At this point in time, we have generated close to sixteen million such pairs. The pair of $4 \times 4$ density matrices for which we have found the associated maximum ellipsoid volume, $6.98613 \cdot 10^{-8}$ (only 0.0000432642 of $\frac{\pi ^4}{60480} \approx 0.0016106$), so far are \begin{equation} \left( \begin{array}{cccc} 0.424772 & -0.147161 & -0.3345 & -0.177458 \\ -0.147161 & 0.164668 & 0.146384 & 0.0925659 \\ -0.3345 & 0.146384 & 0.29387 & 0.157489 \\ -0.177458 & 0.0925659 & 0.157489 & 0.11669 \\ \end{array} \right) \end{equation} and \begin{equation} \left( \begin{array}{cccc} 0.135144 & 0.189631 & -0.03164 & 0.145386 \\ 0.189631 & 0.449171 & -0.180868 & 0.347037 \\ -0.03164 & -0.180868 & 0.126351 & -0.128246 \\ 0.145386 & 0.347037 & -0.128246 & 0.289334 \\ \end{array} \right). \end{equation} One-half of the absolute differences for these two matrices of the leading three diagonal entries and the upper six off-diagonal entries are used as the nine semi-axes in the first formula given above.

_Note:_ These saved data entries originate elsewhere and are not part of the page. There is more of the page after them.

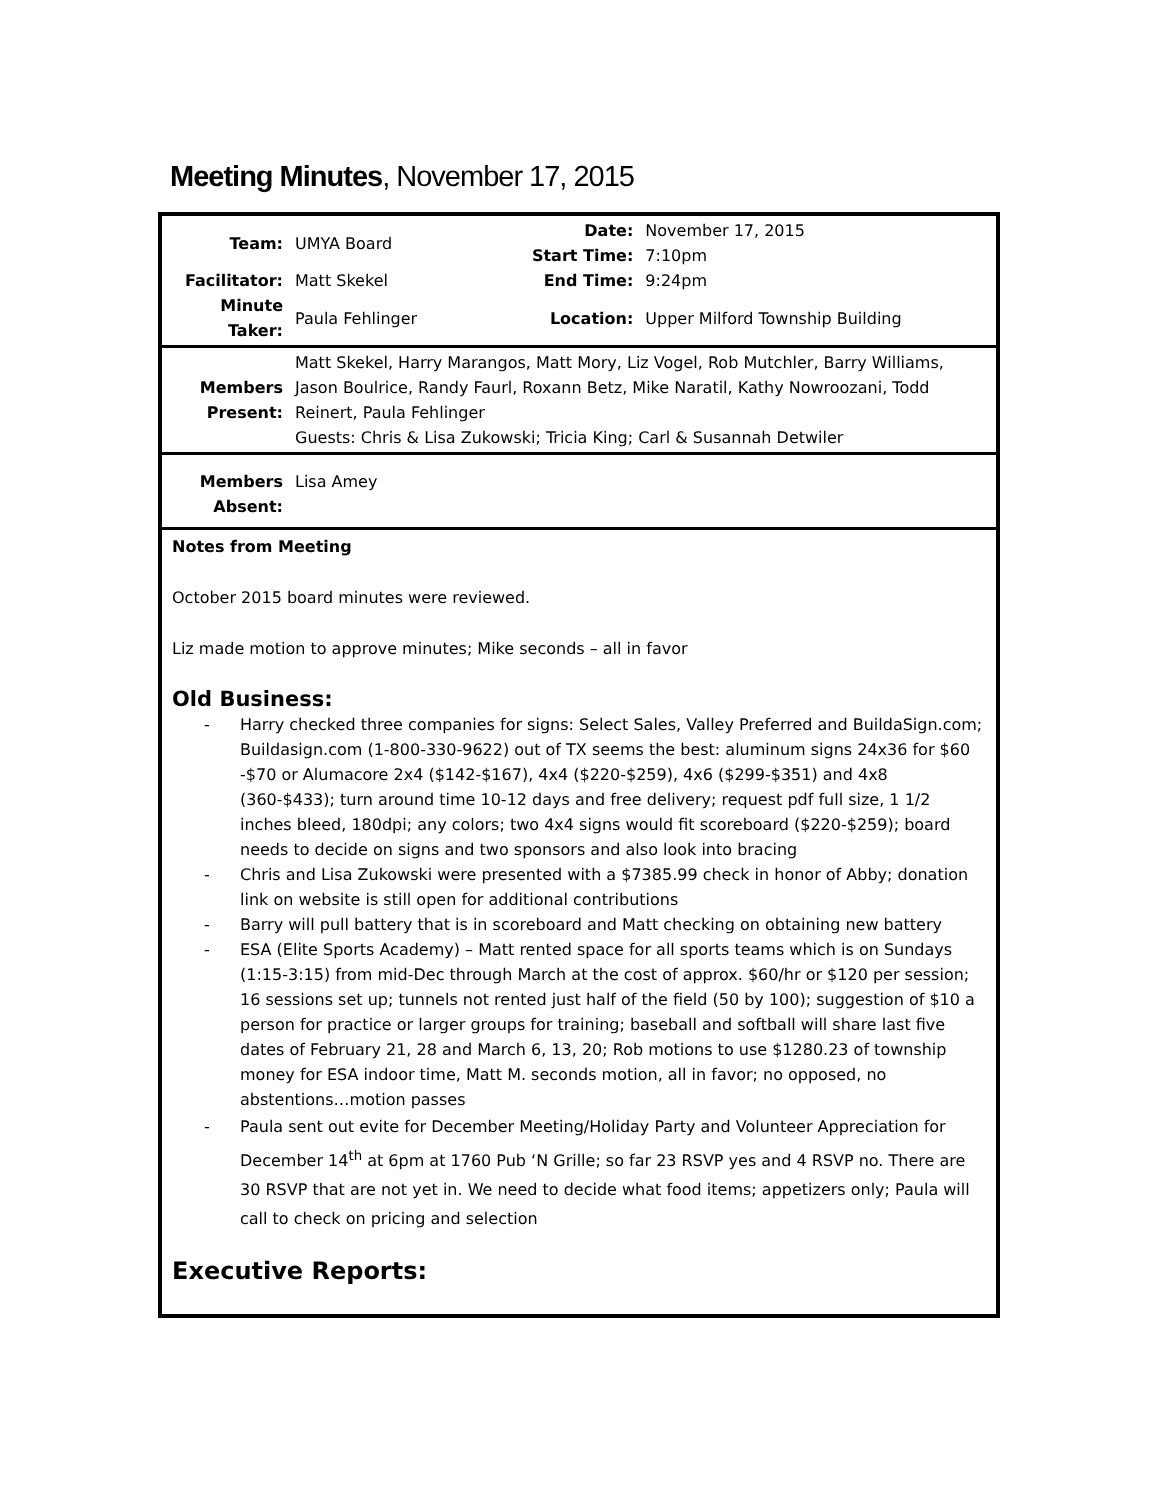Meeting Minutes, November 17, 2015
| Team: | UMYA Board | Date: | November 17, 2015 |
| | | Start Time: | 7:10pm |
| Facilitator: | Matt Skekel | End Time: | 9:24pm |
| Minute Taker: | Paula Fehlinger | Location: | Upper Milford Township Building |
| Members Present: | Matt Skekel, Harry Marangos, Matt Mory, Liz Vogel, Rob Mutchler, Barry Williams, Jason Boulrice, Randy Faurl, Roxann Betz, Mike Naratil, Kathy Nowroozani, Todd Reinert, Paula Fehlinger Guests: Chris & Lisa Zukowski; Tricia King; Carl & Susannah Detwiler |
| Members Absent: | Lisa Amey |
Notes from Meeting
October 2015 board minutes were reviewed.
Liz made motion to approve minutes; Mike seconds – all in favor
Old Business:
- Harry checked three companies for signs: Select Sales, Valley Preferred and BuildaSign.com; Buildasign.com (1-800-330-9622) out of TX seems the best: aluminum signs 24x36 for $60 -$70 or Alumacore 2x4 ($142-$167), 4x4 ($220-$259), 4x6 ($299-$351) and 4x8 (360-$433); turn around time 10-12 days and free delivery; request pdf full size, 1 1/2 inches bleed, 180dpi; any colors; two 4x4 signs would fit scoreboard ($220-$259); board needs to decide on signs and two sponsors and also look into bracing
- Chris and Lisa Zukowski were presented with a $7385.99 check in honor of Abby; donation link on website is still open for additional contributions
- Barry will pull battery that is in scoreboard and Matt checking on obtaining new battery
- ESA (Elite Sports Academy) – Matt rented space for all sports teams which is on Sundays (1:15-3:15) from mid-Dec through March at the cost of approx. $60/hr or $120 per session; 16 sessions set up; tunnels not rented just half of the field (50 by 100); suggestion of $10 a person for practice or larger groups for training; baseball and softball will share last five dates of February 21, 28 and March 6, 13, 20; Rob motions to use $1280.23 of township money for ESA indoor time, Matt M. seconds motion, all in favor; no opposed, no abstentions…motion passes
- Paula sent out evite for December Meeting/Holiday Party and Volunteer Appreciation for December 14<sup>th</sup> at 6pm at 1760 Pub ‘N Grille; so far 23 RSVP yes and 4 RSVP no. There are 30 RSVP that are not yet in. We need to decide what food items; appetizers only; Paula will call to check on pricing and selection
Executive Reports:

Let us also point out that there is an alternative—but equivalent up to certain normalization factors—approach to computing the volumes of $m \times m$ density matrices (AndaiVolume). Andai, however, restricted attention to the $2 \times 2$ Hermitian case, and did not give an explicit alternative to the volume formula of Zyczkowski and Sommers presented above--so, at this point in time, we are not sure of what form it would take.